» **SOURCE RECORDS**:
----------
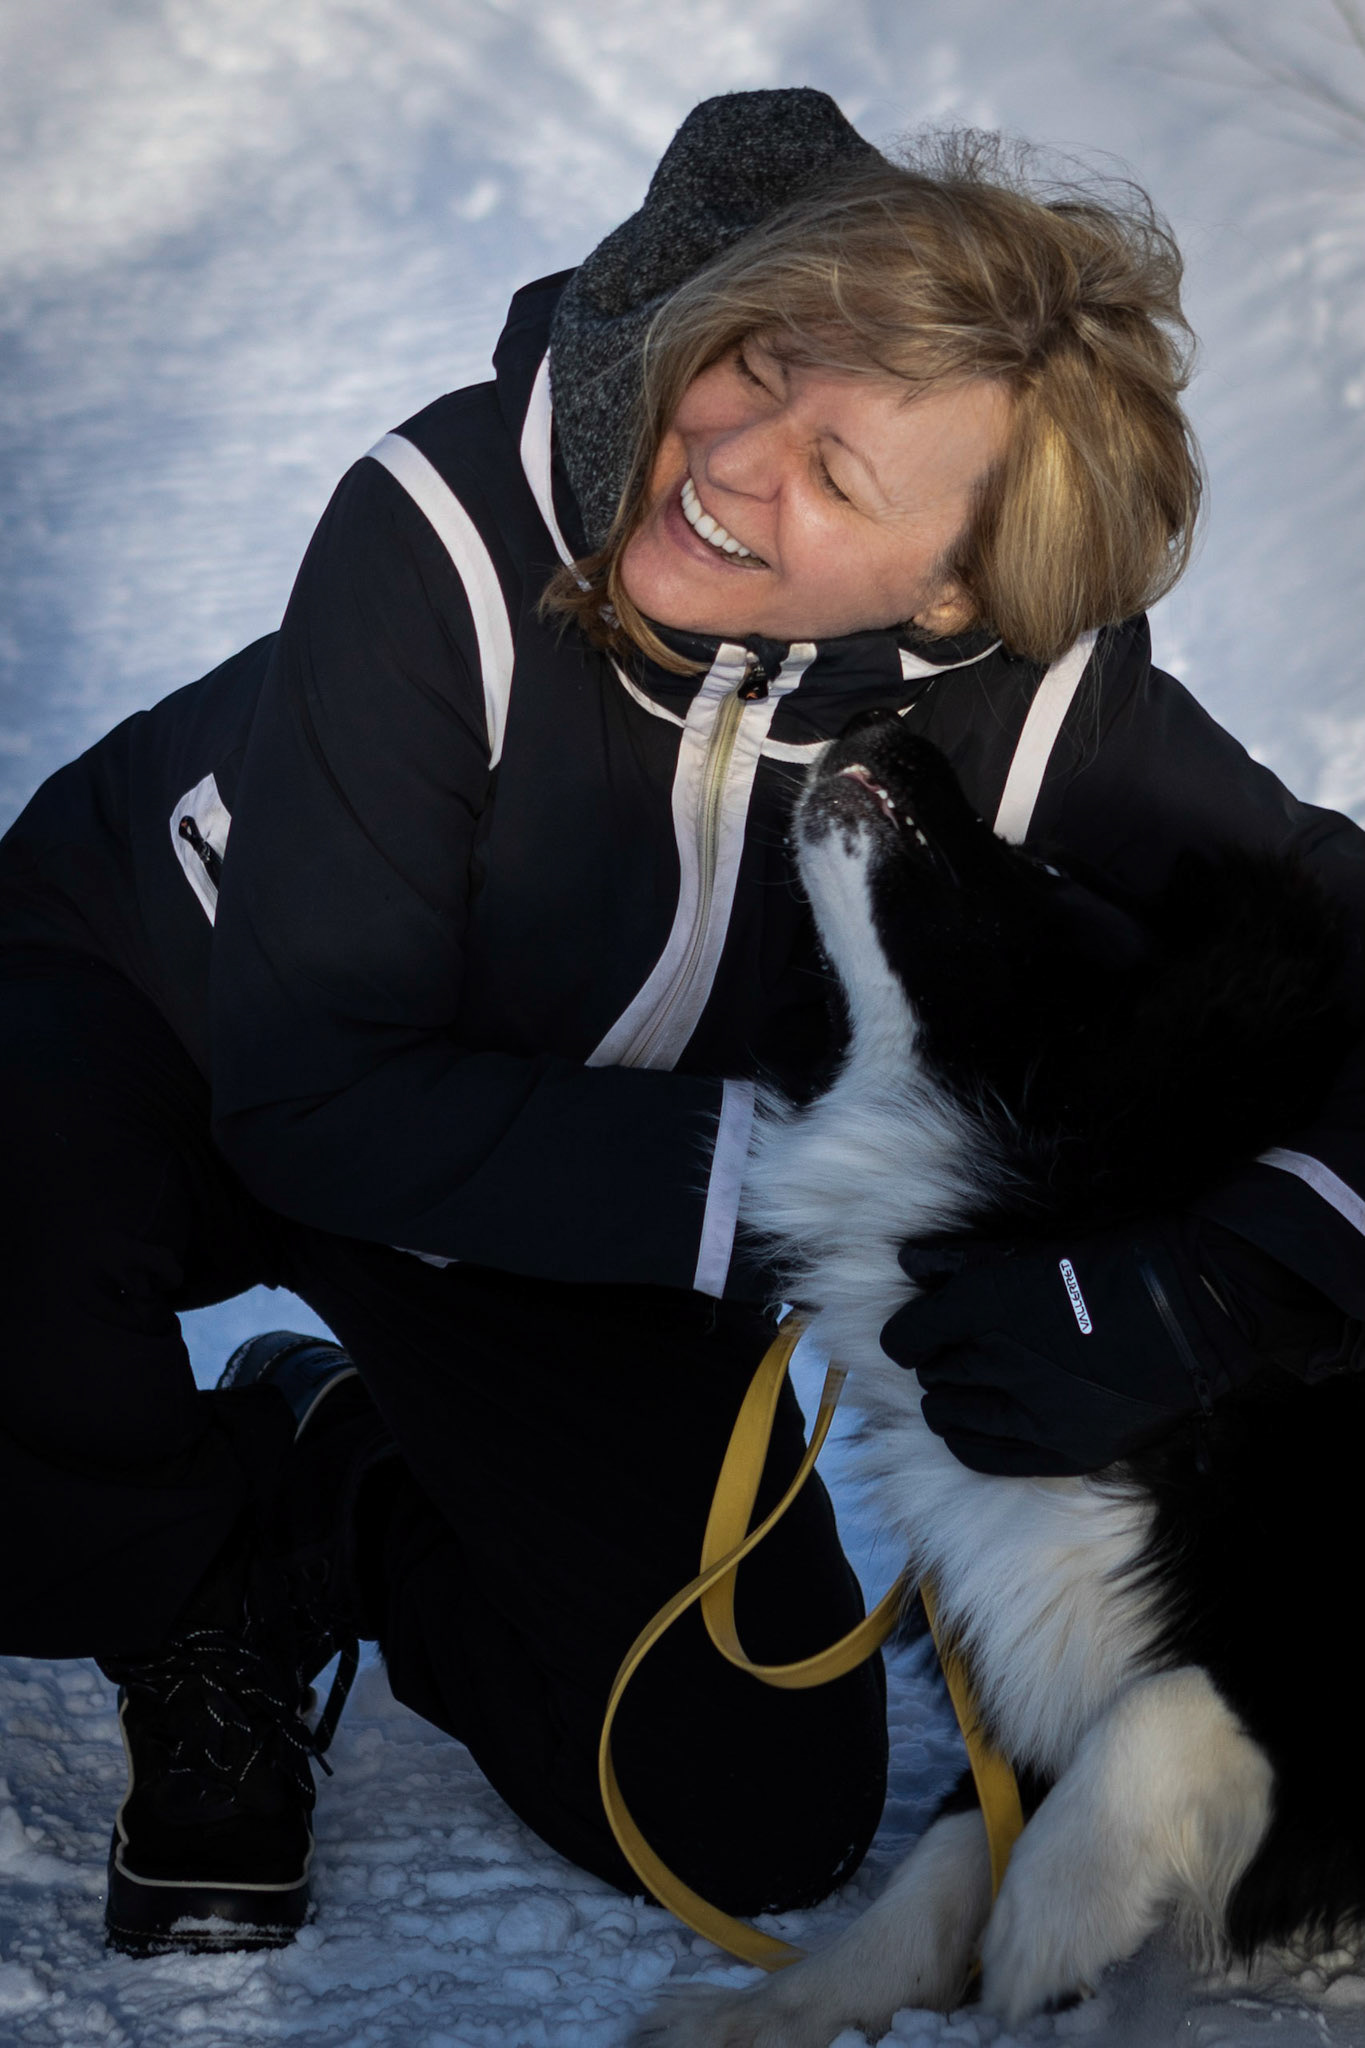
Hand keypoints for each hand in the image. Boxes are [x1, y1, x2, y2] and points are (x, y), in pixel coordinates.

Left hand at [879, 1219, 1261, 1475]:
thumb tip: (906, 1261)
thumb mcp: (1030, 1248)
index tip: (919, 1330)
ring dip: (950, 1399)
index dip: (907, 1333)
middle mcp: (1000, 1360)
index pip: (905, 1337)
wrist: (1195, 1306)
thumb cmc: (1114, 1262)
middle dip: (939, 1360)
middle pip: (933, 1373)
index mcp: (985, 1303)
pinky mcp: (1064, 1449)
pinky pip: (985, 1457)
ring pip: (950, 1414)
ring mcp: (1033, 1411)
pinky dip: (968, 1440)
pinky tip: (977, 1424)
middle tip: (959, 1351)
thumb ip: (960, 1260)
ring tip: (971, 1387)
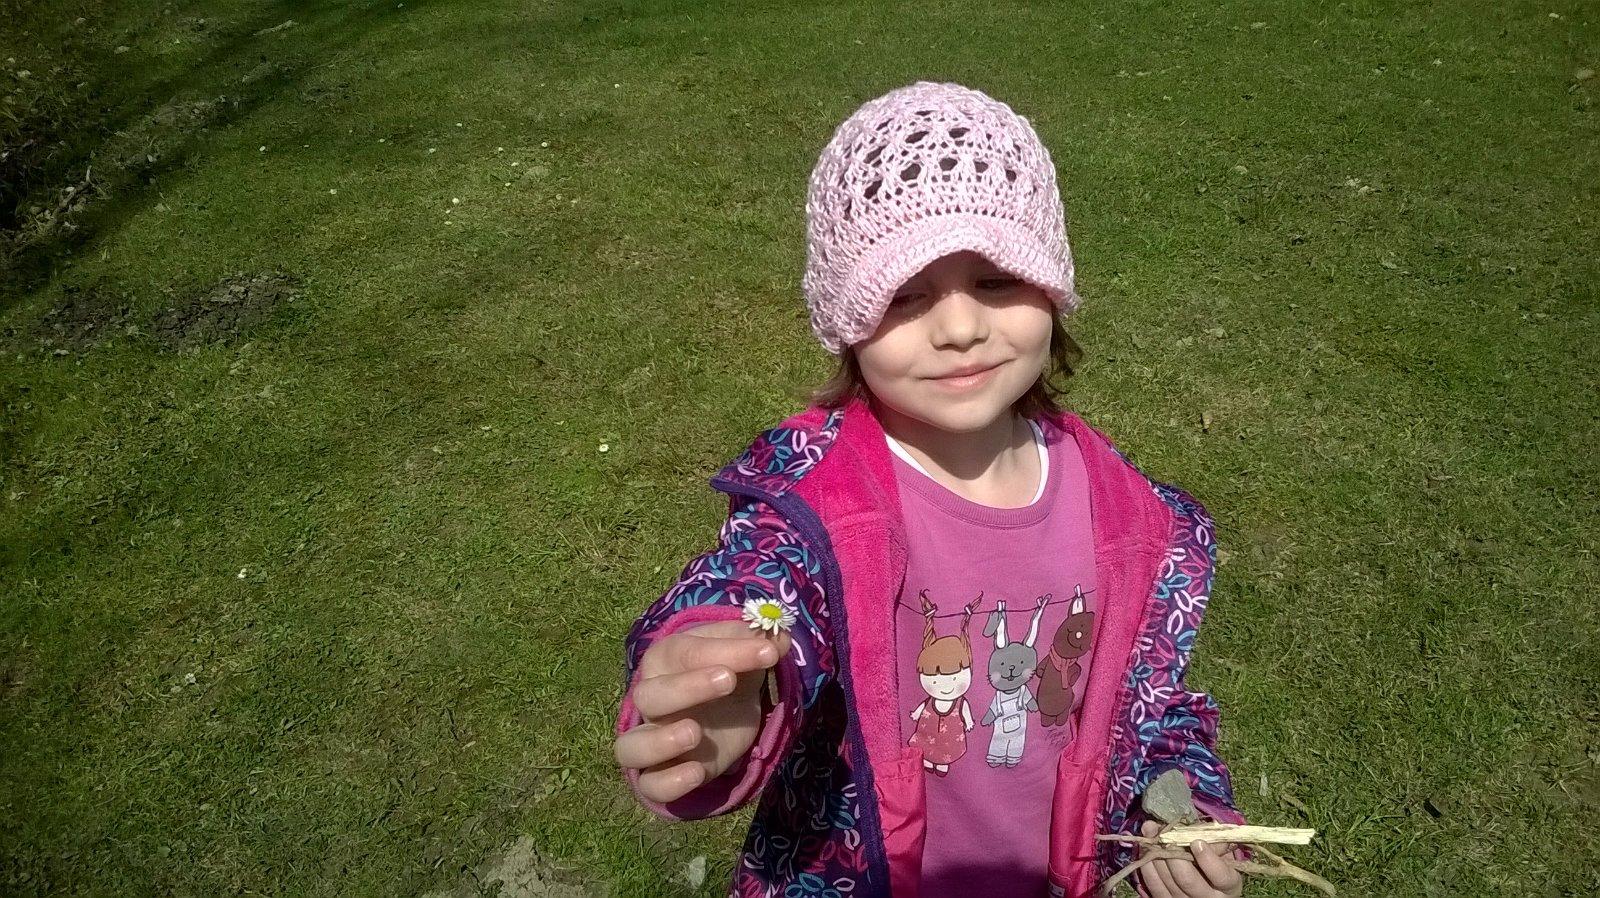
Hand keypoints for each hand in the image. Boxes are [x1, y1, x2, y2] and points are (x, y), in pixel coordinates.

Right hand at [614, 620, 788, 803]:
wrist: (722, 713)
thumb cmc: (725, 674)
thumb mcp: (741, 653)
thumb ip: (757, 643)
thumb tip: (779, 638)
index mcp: (665, 660)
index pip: (686, 652)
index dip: (727, 650)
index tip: (767, 651)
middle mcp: (650, 700)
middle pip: (650, 695)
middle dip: (688, 687)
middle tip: (728, 679)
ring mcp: (651, 740)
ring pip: (631, 746)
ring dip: (659, 741)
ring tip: (695, 733)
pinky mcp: (662, 775)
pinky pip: (649, 785)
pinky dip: (668, 783)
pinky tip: (697, 773)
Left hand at [1137, 821, 1242, 897]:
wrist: (1207, 886)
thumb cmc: (1215, 862)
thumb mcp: (1220, 852)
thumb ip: (1207, 837)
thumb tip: (1183, 829)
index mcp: (1228, 885)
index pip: (1221, 876)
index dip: (1208, 858)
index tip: (1197, 842)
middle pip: (1187, 880)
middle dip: (1174, 856)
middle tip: (1168, 839)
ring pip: (1168, 881)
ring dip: (1158, 857)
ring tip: (1155, 839)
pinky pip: (1153, 885)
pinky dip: (1148, 866)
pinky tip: (1148, 852)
----------
» **PROBLEM STATEMENT**: The answer should be nothing more than the lines from the one with "index pip: (1221, 876)" through the end of the entries, restated word for word.

» **YOUR SOLUTION**:
index pip: (1221, 876)
index dip: (1208, 858)
index tip: (1197, 842)
middle pip: (1187, 880)
middle dip: (1174, 856)
middle tip: (1168, 839)
ring pip: (1168, 881)
ring dip: (1158, 857)
ring tip: (1155, 839)
pinky pip: (1153, 885)
pinky dip: (1148, 866)
pinky tip: (1148, 852)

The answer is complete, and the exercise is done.